Assignment: Among the entries below, copy every line that carries the word "data".

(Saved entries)
=== Section Start ===
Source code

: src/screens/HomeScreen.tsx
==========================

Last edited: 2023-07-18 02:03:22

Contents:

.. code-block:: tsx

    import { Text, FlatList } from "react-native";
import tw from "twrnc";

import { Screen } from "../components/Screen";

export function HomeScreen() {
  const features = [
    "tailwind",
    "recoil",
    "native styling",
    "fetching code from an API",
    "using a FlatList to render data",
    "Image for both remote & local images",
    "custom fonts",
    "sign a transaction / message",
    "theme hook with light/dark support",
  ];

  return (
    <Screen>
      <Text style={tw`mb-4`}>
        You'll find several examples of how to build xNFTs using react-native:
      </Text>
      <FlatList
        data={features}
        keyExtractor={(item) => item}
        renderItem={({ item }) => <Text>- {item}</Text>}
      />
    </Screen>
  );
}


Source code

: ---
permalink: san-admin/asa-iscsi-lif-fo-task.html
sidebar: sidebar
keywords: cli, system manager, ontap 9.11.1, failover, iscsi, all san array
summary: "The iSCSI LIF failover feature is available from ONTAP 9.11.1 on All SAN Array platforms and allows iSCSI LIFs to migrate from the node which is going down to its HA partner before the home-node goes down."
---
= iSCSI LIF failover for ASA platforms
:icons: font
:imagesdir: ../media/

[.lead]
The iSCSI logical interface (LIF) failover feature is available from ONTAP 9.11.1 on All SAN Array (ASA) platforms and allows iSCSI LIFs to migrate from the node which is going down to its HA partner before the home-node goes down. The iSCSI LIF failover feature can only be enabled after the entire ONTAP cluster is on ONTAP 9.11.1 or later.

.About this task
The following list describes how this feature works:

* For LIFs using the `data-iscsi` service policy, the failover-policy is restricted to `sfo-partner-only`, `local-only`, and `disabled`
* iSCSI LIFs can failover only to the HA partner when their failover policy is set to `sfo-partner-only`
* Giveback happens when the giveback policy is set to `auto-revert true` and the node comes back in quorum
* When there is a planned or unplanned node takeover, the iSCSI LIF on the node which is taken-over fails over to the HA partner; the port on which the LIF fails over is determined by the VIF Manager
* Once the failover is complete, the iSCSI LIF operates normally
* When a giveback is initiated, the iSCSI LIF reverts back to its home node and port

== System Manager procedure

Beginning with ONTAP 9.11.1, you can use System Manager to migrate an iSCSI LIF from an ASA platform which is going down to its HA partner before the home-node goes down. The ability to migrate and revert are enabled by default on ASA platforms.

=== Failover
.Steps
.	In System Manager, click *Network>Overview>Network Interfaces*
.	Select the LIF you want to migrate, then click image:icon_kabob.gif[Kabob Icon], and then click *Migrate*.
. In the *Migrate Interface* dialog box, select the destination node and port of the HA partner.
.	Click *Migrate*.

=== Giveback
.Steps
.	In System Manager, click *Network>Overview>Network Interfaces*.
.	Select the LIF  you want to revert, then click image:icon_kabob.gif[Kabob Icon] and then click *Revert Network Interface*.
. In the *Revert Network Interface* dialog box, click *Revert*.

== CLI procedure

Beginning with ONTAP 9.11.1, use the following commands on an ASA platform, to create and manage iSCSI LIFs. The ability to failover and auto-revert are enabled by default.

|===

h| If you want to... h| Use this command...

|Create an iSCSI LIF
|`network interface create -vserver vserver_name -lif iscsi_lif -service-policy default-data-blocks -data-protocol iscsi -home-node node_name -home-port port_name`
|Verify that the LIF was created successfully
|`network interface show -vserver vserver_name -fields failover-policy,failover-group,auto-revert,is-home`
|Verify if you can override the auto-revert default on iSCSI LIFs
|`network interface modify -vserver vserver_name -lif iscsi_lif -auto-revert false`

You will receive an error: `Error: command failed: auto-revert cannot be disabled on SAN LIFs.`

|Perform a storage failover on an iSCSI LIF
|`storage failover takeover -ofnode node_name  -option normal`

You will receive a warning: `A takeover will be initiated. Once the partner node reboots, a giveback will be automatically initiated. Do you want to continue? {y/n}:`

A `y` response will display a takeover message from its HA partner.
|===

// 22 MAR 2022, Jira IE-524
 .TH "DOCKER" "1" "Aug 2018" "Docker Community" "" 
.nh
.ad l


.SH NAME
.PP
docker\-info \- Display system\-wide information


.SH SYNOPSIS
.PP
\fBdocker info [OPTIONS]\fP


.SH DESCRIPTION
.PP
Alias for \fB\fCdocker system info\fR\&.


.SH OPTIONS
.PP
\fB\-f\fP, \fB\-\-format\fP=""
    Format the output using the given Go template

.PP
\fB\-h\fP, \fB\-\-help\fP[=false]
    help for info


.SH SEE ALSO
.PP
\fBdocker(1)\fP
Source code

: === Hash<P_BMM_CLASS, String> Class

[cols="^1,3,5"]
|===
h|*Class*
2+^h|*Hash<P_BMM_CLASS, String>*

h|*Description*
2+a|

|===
=== Section End ===
The answer:
    "using a FlatList to render data",
        data={features}
* For LIFs using the `data-iscsi` service policy, the failover-policy is restricted to `sfo-partner-only`, `local-only`, and `disabled`
|`network interface create -vserver vserver_name -lif iscsi_lif -service-policy default-data-blocks -data-protocol iscsi -home-node node_name -home-port port_name`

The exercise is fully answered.